Nous n’avons pas cédé aux menaces, ni lorsque les légions de George W. Bush ont atteint notre frontière orientale (allusion aux menaces de Colin Powell ayant exigé du président Bachar al-Assad, suite à l’invasion militaire de l’Irak en 2003, l’expulsion du Hamas ; NdT), ni lorsque le prétendu Printemps arabe est arrivé. Tout ce qu’ils voulaient était le serment d’allégeance de Damas à Israël, le document reconnaissant Israël comme le propriétaire exclusif et définitif de la Palestine.
Les hordes de Daech, de Jaïch al-Islam comme celles d’Al-Qaïda sont arrivées jusqu’au cœur de Damas et les Israéliens ainsi que Netanyahou, muni de ses jumelles, se sont installés sur le plateau (du Golan occupé) afin d’observer la nuit de la chute de Damas, la mort d’Aram et de Canaan. Netanyahou attendait que les nouveaux rois de Damas hissent le drapeau de la révolution syrienne sur le mont Qassioun pour ensuite lui amener le plus précieux des gages d’allégeance : le document signé établissant la paix entre la Syrie et Israël. Mais Damas a empêché la levée du drapeau des prétendus révolutionnaires qui voulaient livrer la Palestine aux Israéliens et Netanyahou n’a rien obtenu.
Aujourd’hui, le Hamas s’est vengé pour moi, personnellement, en tant que citoyen syrien. Il s’est vengé de l’Israélien qui nous a combattus en se servant des traîtres d’un prétendu printemps arabe, qui a épié notre mise à mort depuis le plateau de notre Golan occupé transformé en hôpital de campagne pour secourir les mercenaires lâchés contre nous.
Aujourd’hui, le Hamas a rectifié son parcours et a tiré sur Israël, non dans le dos de la Syrie. Le sang de ses martyrs versé sur la terre de Gaza, et son enveloppe, a purifié son poignard à la Brutus et l’a nettoyé de ce qui l’avait souillé durant ledit Printemps arabe.
En effet, la guerre de Gaza menée par le héros Mouhammad Deïf est, entre autres, une guerre de purification du Hamas, une guerre de son absolution et de son retour à la Palestine et à la Syrie.
Par conséquent, ma blessure a été éradiquée. Et grâce à la bénédiction du sang versé à Gaza, j’ai effacé, j’ai pardonné et j’ai absous l’ingratitude et les péchés commis par certains membres du Hamas qui s’étaient égarés, mais qui ont retrouvé leur âme et m’ont ramené vers la mienne.
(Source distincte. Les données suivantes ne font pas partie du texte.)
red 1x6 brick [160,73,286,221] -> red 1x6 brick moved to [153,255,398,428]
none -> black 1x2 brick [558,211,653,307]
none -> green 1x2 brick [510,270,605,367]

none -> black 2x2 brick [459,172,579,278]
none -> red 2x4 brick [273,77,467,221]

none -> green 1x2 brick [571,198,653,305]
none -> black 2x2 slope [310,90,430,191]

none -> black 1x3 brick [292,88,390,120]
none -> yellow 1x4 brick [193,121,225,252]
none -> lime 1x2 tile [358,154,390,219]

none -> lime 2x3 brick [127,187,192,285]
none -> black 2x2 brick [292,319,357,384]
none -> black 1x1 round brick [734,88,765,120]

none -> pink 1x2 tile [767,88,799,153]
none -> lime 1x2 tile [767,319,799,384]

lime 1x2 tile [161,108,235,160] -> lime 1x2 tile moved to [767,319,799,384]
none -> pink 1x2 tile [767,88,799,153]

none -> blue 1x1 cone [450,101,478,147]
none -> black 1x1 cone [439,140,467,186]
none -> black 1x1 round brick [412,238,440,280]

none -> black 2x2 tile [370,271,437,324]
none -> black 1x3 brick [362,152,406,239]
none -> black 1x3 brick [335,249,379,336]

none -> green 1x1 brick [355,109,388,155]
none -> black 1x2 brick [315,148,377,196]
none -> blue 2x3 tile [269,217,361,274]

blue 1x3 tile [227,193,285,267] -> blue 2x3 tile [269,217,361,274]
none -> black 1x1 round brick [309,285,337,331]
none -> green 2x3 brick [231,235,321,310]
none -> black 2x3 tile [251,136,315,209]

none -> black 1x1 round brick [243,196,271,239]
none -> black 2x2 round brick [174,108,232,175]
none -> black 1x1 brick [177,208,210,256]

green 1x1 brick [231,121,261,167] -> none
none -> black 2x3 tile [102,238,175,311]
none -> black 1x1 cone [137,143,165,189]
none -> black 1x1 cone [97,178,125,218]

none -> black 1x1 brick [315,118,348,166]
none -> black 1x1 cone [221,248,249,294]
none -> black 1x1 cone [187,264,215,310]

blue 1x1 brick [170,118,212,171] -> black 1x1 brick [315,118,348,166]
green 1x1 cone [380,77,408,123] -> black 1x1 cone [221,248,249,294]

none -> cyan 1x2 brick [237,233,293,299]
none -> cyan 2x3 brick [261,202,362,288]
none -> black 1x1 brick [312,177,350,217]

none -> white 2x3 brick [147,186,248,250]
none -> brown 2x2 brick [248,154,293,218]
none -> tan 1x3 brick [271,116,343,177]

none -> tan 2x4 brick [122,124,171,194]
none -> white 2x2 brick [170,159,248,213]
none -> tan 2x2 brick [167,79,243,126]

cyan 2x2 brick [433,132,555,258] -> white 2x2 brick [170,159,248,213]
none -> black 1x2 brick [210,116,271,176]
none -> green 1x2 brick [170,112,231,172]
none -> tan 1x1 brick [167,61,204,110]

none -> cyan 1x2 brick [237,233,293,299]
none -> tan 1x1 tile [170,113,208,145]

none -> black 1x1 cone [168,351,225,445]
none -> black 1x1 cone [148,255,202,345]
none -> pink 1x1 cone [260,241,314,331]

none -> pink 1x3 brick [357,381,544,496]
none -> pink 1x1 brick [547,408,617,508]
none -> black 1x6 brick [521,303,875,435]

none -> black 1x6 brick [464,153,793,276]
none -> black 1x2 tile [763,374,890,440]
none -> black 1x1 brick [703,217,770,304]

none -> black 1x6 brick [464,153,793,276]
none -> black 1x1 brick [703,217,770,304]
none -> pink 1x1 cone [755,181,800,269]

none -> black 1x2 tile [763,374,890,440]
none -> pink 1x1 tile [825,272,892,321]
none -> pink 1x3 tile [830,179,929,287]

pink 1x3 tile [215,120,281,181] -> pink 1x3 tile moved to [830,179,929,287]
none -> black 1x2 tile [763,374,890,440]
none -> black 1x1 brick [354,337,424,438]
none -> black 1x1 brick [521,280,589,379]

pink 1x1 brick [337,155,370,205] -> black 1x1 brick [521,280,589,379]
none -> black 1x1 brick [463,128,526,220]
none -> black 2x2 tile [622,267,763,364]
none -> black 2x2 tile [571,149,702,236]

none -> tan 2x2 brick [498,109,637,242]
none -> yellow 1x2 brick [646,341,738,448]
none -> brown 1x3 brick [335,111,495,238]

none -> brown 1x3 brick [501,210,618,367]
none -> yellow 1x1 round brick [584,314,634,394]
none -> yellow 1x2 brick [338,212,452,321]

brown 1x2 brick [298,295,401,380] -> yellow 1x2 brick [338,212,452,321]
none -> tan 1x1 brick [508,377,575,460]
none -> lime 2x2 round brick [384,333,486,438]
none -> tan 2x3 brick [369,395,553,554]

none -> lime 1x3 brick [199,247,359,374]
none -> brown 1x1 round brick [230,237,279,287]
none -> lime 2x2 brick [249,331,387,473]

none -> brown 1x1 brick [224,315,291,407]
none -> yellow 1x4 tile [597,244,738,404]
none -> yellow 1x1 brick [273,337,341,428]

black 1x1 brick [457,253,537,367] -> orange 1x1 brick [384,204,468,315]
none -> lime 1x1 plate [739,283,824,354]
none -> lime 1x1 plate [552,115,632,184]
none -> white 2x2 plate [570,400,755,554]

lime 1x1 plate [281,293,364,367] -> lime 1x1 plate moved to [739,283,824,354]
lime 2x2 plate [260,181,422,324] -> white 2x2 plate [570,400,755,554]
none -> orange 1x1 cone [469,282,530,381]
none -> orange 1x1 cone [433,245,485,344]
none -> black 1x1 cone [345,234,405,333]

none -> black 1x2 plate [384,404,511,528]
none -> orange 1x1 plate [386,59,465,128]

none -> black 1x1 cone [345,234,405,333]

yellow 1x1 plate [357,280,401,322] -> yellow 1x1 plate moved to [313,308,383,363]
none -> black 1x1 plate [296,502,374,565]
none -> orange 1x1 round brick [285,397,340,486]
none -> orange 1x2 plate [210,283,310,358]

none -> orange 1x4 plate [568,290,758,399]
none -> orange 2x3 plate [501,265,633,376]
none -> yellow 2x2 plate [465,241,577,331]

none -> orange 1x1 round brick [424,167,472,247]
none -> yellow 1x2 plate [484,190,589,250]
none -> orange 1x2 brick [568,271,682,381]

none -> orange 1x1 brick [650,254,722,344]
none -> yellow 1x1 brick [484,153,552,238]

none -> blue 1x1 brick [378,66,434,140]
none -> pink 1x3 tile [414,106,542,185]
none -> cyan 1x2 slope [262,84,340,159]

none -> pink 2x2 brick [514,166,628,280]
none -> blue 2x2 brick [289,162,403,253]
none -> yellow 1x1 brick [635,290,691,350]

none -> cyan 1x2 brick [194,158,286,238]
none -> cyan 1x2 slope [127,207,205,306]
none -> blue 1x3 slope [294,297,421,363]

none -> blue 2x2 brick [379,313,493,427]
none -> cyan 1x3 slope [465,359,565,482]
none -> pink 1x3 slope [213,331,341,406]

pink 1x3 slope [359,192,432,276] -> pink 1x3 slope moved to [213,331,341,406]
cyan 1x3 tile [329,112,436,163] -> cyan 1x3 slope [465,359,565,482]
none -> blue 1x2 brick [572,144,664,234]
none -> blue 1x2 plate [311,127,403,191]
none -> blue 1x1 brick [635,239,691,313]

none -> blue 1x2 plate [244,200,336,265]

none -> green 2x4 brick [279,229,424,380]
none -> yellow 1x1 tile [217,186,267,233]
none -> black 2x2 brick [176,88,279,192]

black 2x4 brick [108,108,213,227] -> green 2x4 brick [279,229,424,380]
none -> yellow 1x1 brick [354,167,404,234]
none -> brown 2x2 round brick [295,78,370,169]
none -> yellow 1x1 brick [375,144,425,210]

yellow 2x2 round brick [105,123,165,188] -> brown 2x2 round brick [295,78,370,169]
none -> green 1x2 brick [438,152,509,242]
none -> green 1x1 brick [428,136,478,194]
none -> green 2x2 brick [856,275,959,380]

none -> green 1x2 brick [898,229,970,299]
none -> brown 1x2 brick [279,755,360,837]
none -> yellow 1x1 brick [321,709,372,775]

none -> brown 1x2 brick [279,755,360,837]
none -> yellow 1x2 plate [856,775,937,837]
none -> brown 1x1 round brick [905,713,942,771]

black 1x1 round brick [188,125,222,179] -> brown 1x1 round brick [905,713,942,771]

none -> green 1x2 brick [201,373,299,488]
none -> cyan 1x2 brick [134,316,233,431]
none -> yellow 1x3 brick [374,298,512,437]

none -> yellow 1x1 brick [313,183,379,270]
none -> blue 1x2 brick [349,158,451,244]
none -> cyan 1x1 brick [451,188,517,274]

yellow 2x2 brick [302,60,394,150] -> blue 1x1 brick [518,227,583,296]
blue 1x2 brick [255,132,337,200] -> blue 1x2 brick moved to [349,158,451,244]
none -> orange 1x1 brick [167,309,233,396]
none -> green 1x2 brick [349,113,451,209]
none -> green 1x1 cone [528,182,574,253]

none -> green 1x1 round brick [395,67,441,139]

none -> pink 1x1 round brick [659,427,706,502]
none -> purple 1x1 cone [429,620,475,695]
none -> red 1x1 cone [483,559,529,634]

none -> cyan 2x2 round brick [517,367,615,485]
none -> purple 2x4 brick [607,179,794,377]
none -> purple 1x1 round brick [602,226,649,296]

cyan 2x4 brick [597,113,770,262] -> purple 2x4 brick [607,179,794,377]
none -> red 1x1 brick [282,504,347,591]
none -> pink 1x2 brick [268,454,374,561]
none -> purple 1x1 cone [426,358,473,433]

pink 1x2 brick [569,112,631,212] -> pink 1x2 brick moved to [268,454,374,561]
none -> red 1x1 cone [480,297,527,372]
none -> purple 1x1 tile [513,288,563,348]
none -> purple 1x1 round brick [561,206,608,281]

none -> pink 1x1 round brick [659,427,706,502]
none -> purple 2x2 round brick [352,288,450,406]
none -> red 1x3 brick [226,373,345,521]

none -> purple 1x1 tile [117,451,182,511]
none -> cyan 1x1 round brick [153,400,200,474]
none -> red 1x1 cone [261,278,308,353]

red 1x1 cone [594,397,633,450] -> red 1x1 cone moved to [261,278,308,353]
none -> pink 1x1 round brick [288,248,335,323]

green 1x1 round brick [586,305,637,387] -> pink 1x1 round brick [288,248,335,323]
J’espère que le Hamas préservera cette sincère et fidèle salutation de tout citoyen syrien et, aussi, qu’il préservera son fusil devant lequel je m’incline maintenant. J’espère qu’il ne permettra à personne de l’emmener hors de Palestine, car si le fusil de la lutte quitte son pays et s’accroche sur les murs de palais étrangers, il se prostitue. Alors que lorsqu’il demeure sur sa terre, parmi les oliviers et les palmiers de sa Palestine, il retrouve sa pureté, se trouve sanctifié et nous apporte une victoire du Saint-Esprit qui nous dit : « Que la paix soit sur moi le jour de ma naissance, le jour de ma mort et le jour de ma résurrection à la vie… ».